I enjoy watching stand-up comedies. People like Louis C.K., Dave Chappelle, Mike Birbiglia, Trevor Noah, Ryan Hamilton, John Mulaney comes to mind. I’ve been watching the shows to learn English (great teachers, I know) and pick up some useful dialog patterns to use during sales calls.
I think there’s something magical about stand-up comedies. There’s a great balancing act of psychology how comedians connect with the audience. The comedian captures the audience, puts them in a situation, then does something completely unexpected or extreme that gives catharsis to the audience, letting them play a role that will not likely happen in their own life, things they will not likely do or say. And it creates a seemingly spontaneous reaction in a form of a laughter to so many diverse people in the room, which has been carefully planned and perfected by the comedian.
We all know this, because even though comedies are hard to create, are easy to enjoy.

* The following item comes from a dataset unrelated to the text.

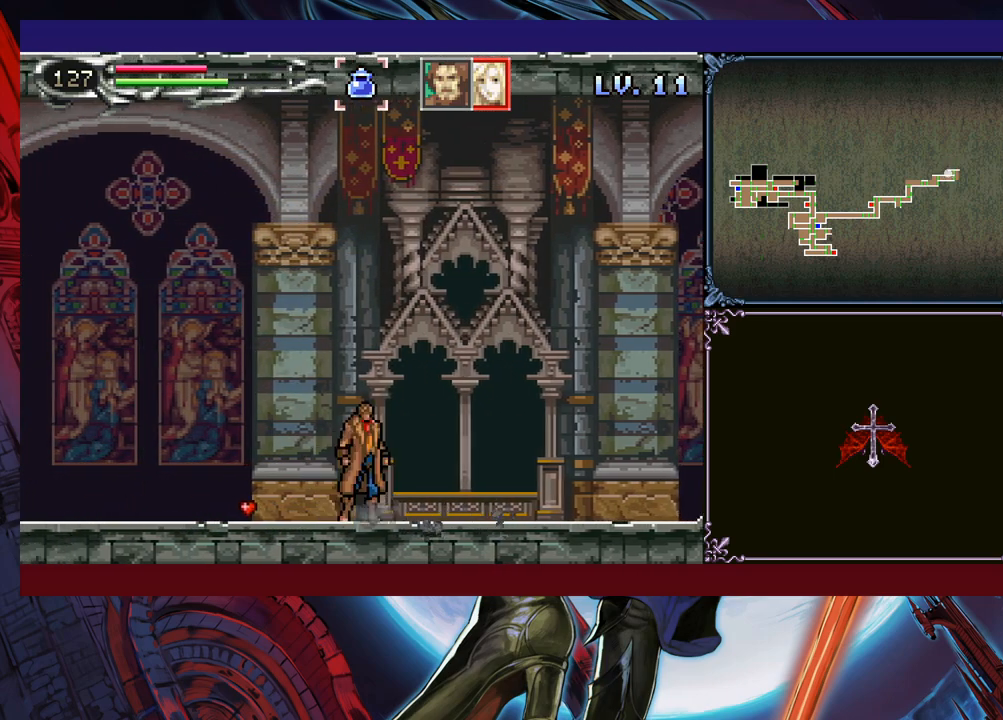
{"buttons": ["Y"], "left_stick": "down", "events": [[33, "Y", "down"], [33, "left_stick", "center"], [83, "Y", "up"], [133, "left_stick", "down"], [200, "Y", "down"], [200, "left_stick", "center"], [250, "Y", "up"], [300, "left_stick", "down"], [350, "Y", "down"], [383, "left_stick", "center"], [400, "Y", "up"], [450, "left_stick", "down"], [500, "Y", "down"]]}
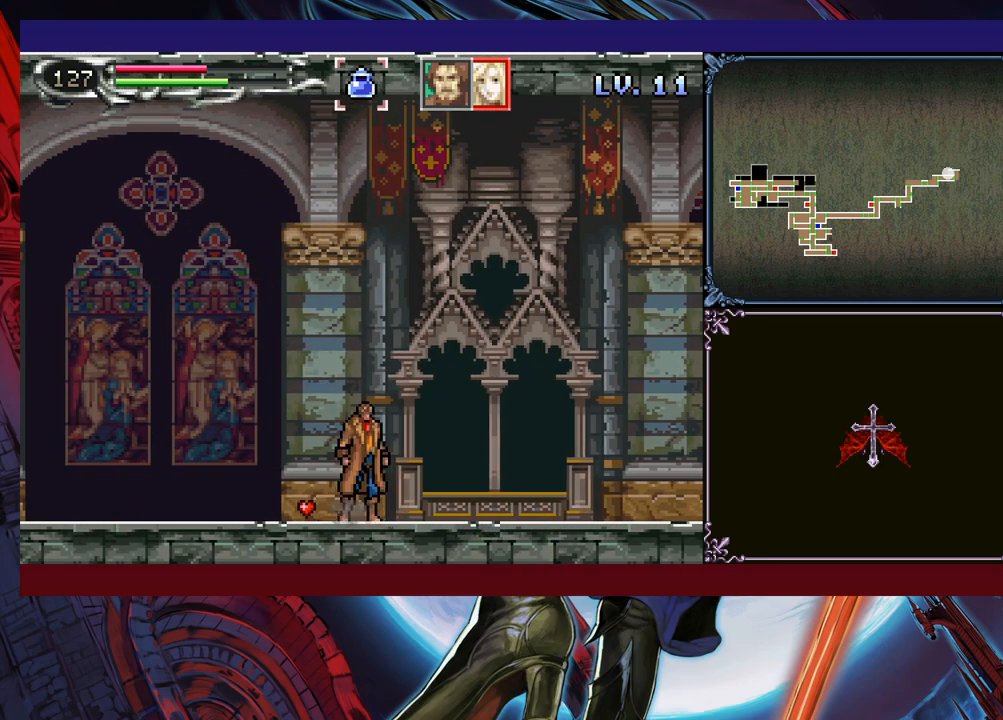
{"buttons": ["Y"], "left_stick": "center", "events": [[50, "Y", "up"], [50, "left_stick", "center"], [300, "Y", "down"], [400, "Y", "up"], [500, "Y", "down"]]}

One pattern I found to be really insightful, is that great comedies are usually based on real-life experiences and vulnerability. Being extremely honest about (or exaggerating) one’s thoughts that people would normally not share publicly, and that act of opening up, becoming vulnerable in front of others, and self-deprecation with a sense of humility and realism is what makes some of the pieces really great.
And the way comedians connect with their audiences carries a valuable lesson for leadership.
The candor, without a defensiveness filled with negative emotions, opening up and becoming vulnerable in front of your team, a bit of self-deprecation with a healthy dose of strong self-esteem are great ways to connect with the people you are working with.
This act shows that you are willing to admit your mistakes, that you are not perfect, and that you are willing to learn and listen to others, because you are real and you are humble. You are vulnerable therefore you can grow.
This is how I’ve been accurately rationalizing my hours (okay, more like days) spent on Netflix.